Britain Braces for Logistics Havoc as Brexit’s Final Act Looms

The U.K. faces a logistics nightmare that could bring delays and shortages in essential goods after the country completes its exit from the European Union at the beginning of next year.

On Jan. 1, the free movement of goods across the English Channel is due to end for the first time in half a century. The change has sparked fears of severe bottlenecks at British ports and highways, where customs officers will inspect trucks amid an acute lack of staff that could rattle supply chains.

Source: The Wall Street Journal

 

Carriers unlikely to repeat this year’s success in 2021

Next year's outlook for container lines remains clouded but it is unlikely that 2021 will be as profitable for carriers as this year has turned out to be.

“What has benefited demand in 2020 is that fact that consumers could not spend money on services and instead spent what they had on containerised goods,” BIMCO chief shipping analyst Peter Sand said in his latest outlook for the sector.

Source: Lloyd´s Loading List

 

Covid-19 sees vessel operating costs rise at their fastest pace in over a decade

Vessel operating costs have risen at their fastest pace in over a decade this year, on higher insurance cover premiums and Covid-19 related expenses, according to new research carried in shipping consultancy Drewry’s Ship Operating Costs Annual Review and Forecast 2020/21 report.

Drewry estimates that average daily operating costs across the 47 different ship types and sizes covered in the report jumped 4.5% in 2020, compared to underlying increases of 2% and 2.5% respectively in the previous two years. This followed a period in which opex spending stagnated or contracted over three consecutive years by 8% in 2015-17.

Source: Splash247.com

 

Westports prepares for terminal expansion in 2021

Malaysia's Westports has disclosed that work on its MYR10 billion (US$2.4 billion) terminal expansion will begin in 2021.

This disclosure came with its third quarter results, which showed a 5.5% increase in cumulative net profit to MYR491 million (US$118.03 million), as throughput in the three months to September grew by 6% year-on-year to 2.93 million TEU. Cumulative throughput during the nine month period was 7.73 million TEU, down 4% on-year, due to the disruptions caused by Covid-19.

Source: Container News

 

Trade Associations Call on FMC to Address Bottlenecks and Port Charges

Retailers and other shippers are experiencing growing delays and increased charges as ports across the United States struggled this fall to keep up with the rapid increase in container volume and number of ships seeking to load and unload. The Home Furnishings Association (HFA), the trade group for U.S. home furnishing retailers, and other industry groups joined together in a letter to the Federal Maritime Commission (FMC) seeking actions to clear the bottlenecks at the ports.

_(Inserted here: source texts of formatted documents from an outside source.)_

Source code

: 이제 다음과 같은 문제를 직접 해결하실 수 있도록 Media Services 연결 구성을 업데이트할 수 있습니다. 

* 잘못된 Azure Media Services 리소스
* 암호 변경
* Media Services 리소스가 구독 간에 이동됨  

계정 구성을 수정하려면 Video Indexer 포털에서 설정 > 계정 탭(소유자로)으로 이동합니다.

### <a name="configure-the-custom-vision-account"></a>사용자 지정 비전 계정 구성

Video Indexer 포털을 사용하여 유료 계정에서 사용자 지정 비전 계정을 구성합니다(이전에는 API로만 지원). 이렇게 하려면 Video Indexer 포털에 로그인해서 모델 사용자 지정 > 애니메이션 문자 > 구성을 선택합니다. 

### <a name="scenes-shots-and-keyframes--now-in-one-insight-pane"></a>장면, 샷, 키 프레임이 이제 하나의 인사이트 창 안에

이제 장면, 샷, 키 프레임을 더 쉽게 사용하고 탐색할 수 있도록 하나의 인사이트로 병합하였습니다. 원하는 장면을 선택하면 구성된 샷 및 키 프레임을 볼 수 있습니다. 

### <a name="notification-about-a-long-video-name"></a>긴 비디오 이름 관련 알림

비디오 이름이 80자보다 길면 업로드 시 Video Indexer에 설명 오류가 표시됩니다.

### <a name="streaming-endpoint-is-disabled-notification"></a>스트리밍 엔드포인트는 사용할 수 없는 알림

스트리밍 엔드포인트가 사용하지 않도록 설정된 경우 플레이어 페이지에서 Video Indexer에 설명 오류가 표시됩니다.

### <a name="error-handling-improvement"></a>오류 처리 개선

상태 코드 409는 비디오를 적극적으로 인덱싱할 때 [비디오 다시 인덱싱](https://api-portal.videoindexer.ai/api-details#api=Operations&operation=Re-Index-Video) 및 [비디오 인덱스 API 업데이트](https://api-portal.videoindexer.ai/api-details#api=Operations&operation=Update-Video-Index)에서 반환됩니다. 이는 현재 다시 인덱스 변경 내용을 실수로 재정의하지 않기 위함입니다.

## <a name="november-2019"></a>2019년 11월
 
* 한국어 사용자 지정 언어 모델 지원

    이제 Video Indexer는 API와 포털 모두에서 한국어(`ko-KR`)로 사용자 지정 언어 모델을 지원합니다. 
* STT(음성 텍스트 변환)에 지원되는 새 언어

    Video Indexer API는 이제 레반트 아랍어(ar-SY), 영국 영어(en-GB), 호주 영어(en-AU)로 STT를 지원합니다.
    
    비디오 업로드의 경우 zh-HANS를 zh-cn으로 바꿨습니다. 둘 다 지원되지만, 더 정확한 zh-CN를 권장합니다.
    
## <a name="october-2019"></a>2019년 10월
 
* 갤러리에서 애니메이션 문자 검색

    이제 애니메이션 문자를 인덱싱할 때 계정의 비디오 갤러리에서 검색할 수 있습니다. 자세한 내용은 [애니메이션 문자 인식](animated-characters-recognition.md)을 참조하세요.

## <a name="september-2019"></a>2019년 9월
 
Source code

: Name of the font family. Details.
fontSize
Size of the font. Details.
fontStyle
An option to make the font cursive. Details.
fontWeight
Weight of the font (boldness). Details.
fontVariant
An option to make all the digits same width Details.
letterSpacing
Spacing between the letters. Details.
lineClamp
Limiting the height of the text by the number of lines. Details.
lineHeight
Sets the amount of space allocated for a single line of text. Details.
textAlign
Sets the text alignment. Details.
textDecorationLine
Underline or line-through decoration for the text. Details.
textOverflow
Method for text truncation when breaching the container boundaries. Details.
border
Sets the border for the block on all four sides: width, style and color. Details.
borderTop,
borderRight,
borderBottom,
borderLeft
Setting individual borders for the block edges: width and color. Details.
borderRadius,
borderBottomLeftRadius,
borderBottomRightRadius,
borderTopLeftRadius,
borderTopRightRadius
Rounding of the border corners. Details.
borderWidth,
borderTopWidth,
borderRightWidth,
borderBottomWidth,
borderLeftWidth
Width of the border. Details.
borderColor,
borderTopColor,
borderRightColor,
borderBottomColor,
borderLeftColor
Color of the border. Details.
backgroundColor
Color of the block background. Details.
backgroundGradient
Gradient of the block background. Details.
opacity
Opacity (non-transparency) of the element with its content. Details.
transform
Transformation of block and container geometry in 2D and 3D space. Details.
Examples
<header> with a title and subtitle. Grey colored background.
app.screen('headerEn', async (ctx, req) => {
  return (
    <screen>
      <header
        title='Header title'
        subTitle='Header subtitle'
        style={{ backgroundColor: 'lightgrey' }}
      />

The letter cites worsening delays and inefficiencies especially at the Southern California ports, which the associations say are knotting an already constricted supply chain and raising costs for many furniture importers, manufacturers and retailers. As an interim step until longer-term solutions can be developed to improve port operations, the letter asks the FMC to suspend detention and demurrage charges on containers and chassis at the Los Angeles and Long Beach ports.